» **Lesetext**
# # #

Im August dieses Jahres - 1761 - waren die mecklenburgischen Truppen nach dem Abmarsch der Preußen in die Heimat zurückgekehrt.2) Der Empfang auf vaterländischem Boden war kein freundlicher: die Stadt Rostock Schloss ihre Tore und die Stadtsoldaten verweigerten dem Lieutenant von Zülow, welcher die Aventgarde mit der Husaren-Eskadron - 130 Mann - führte, den Einmarsch, gestatteten demselben jedoch, auf sein wiederholtes dringendes Begehren, für seine Person in die Stadt reiten zu dürfen. von dieser Erlaubnis machte der aufgebrachte Offizier einen so energischen Gebrauch, dass die erschreckten Stadtsoldaten nicht dazu kamen, das Tor wieder zu schließen, als nun auch die Husaren heransprengten. Der General von Zülow nahm hierauf ungehindert Quartier in der Stadt und der Umgegend. In Rostock blieben die Truppen bis zum Herbst. Als der Oberst Belling im Oktober in Mecklenburg einrückte, berief der General von Zülow einen Kriegsrat der Stabs-Offiziere zur Beratung „ob es nunmehr an der Zeit sei nach Rügen abzumarschieren.“ Es wurde aber einstimmig der Beschluss gefaßt, vorläufig noch nicht über die schwedische Grenze zu rücken. Als aber die preußischen Husaren in Sülze und Ribnitz erschienen, die Schildwachen an den Toren Rostocks laut verhöhnten3) und dem General von Zülow von einem Gutsbesitzer aus der Gegend von Röbel die zuverlässige Nachricht wurde, dass der Oberst einen Handstreich gegen die mecklenburgischen Truppen beabsichtige, suchten dieselben - am 8. November 1761 - ihr Asyl auf der Insel Rügen zum dritten Mal auf.

1) Ob mit Recht? ist fraglich; denn die Mitteilung des Generals Ehrenswärd, dass der Prinz von Württemberg sich mit dem General Platen vereinigt habe und zwischen Colberg und Wollin stehe, so dass die Verbindung mit der russischen Armee unterbrochen war, traf zu.

# # #

[Dateneinträge]

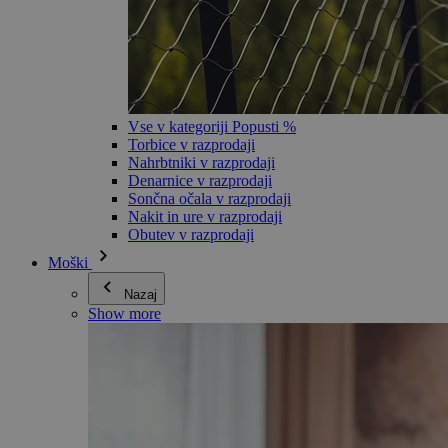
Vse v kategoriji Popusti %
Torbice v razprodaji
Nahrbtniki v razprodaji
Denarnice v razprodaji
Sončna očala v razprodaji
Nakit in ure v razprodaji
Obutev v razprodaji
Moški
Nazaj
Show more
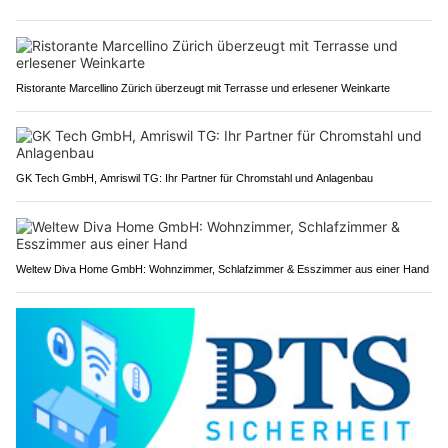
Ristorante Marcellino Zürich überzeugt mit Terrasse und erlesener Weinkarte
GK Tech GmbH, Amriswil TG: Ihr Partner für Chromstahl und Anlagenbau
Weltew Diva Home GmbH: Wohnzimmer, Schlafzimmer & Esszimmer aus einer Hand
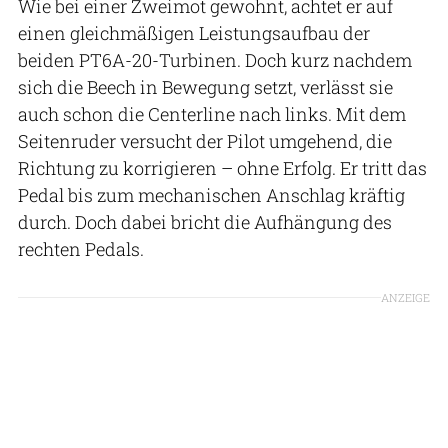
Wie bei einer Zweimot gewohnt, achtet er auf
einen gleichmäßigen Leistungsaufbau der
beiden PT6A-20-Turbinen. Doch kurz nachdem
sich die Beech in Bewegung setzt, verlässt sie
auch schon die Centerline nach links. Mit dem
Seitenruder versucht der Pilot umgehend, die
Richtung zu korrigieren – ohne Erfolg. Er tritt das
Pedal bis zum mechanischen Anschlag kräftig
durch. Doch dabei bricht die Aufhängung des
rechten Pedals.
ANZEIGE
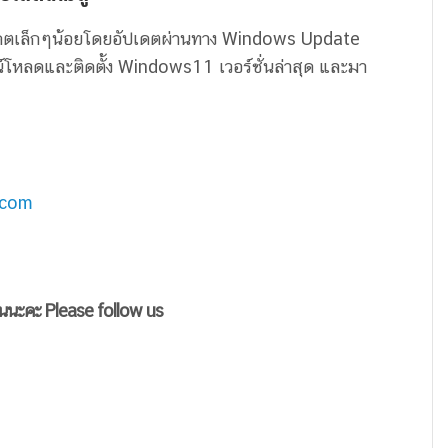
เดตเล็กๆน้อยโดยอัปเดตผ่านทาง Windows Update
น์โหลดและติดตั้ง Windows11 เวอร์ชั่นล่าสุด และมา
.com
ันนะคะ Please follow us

# # #

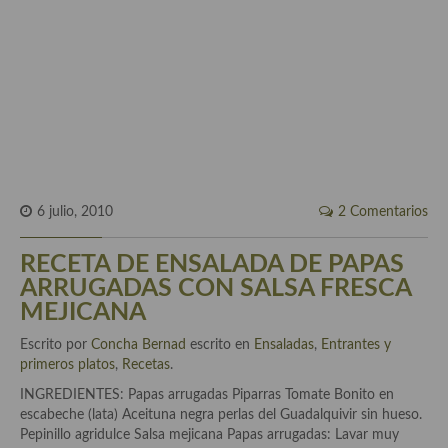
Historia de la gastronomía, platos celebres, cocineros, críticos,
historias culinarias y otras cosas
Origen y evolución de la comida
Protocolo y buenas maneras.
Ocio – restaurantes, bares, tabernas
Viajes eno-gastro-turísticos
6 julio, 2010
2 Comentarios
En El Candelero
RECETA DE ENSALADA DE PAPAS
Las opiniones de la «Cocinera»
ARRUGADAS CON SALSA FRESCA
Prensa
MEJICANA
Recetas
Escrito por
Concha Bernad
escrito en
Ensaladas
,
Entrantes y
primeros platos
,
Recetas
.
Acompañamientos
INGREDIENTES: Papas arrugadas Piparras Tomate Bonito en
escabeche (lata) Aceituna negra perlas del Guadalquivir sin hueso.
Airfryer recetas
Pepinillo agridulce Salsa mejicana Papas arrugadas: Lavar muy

# # #

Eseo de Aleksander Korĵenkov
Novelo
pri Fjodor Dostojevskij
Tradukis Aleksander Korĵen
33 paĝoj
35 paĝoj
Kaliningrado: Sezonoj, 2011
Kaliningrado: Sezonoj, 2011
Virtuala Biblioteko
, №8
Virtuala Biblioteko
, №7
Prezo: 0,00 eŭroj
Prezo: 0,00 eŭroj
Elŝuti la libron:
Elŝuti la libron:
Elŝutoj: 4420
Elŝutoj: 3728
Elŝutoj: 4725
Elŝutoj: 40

# # #

» **Aufgaben**
A – Gib die Passage des Lesetextes wieder, die mit „1) Ob mit Recht?“ beginnt und bis einschließlich „war, traf zu.“ reicht, und tausche dabei „Colberg“ gegen „Kolberg“ aus.
B – Stimmen diese Aussagen mit dem Lesetext überein? Beantworte jede mit Ja oder Nein und zitiere die entscheidenden Worte des Textes.
(i) Die Stadtsoldaten in Rostock erlaubten dem Lieutenant von Zülow, allein in die Stadt zu reiten.
(ii) Der Kriegsrat der Stabs-Offiziere beschloss, sofort nach Rügen abzumarschieren.
(iii) Am 8. November 1761 suchten die mecklenburgischen Truppen zum dritten Mal Asyl auf der Insel Rügen.
C – Welche Ortsnamen nennt der Lesetext vor der Anmerkung, die mit „1) Ob mit Recht?“ beginnt? Zähle nur Namen, die als Substantiv stehen, keine Adjektive wie „mecklenburgisch“.

» **Lösungen**
A –
1) Ob mit Recht? ist fraglich; denn die Mitteilung des Generals Ehrenswärd, dass der Prinz von Württemberg sich mit dem General Platen vereinigt habe und zwischen Kolberg und Wollin stehe, so dass die Verbindung mit der russischen Armee unterbrochen war, traf zu.

B –
(i) Ja: „gestatteten demselben jedoch, auf sein wiederholtes dringendes Begehren, für seine Person in die Stadt reiten zu dürfen“
(ii) Nein: „Es wurde aber einstimmig der Beschluss gefaßt, vorläufig noch nicht über die schwedische Grenze zu rücken.“
(iii) Ja: „am 8. November 1761 - ihr Asyl auf der Insel Rügen zum dritten Mal auf“

C – Rostock, Mecklenburg, Rügen, Sülze, Ribnitz, Röbel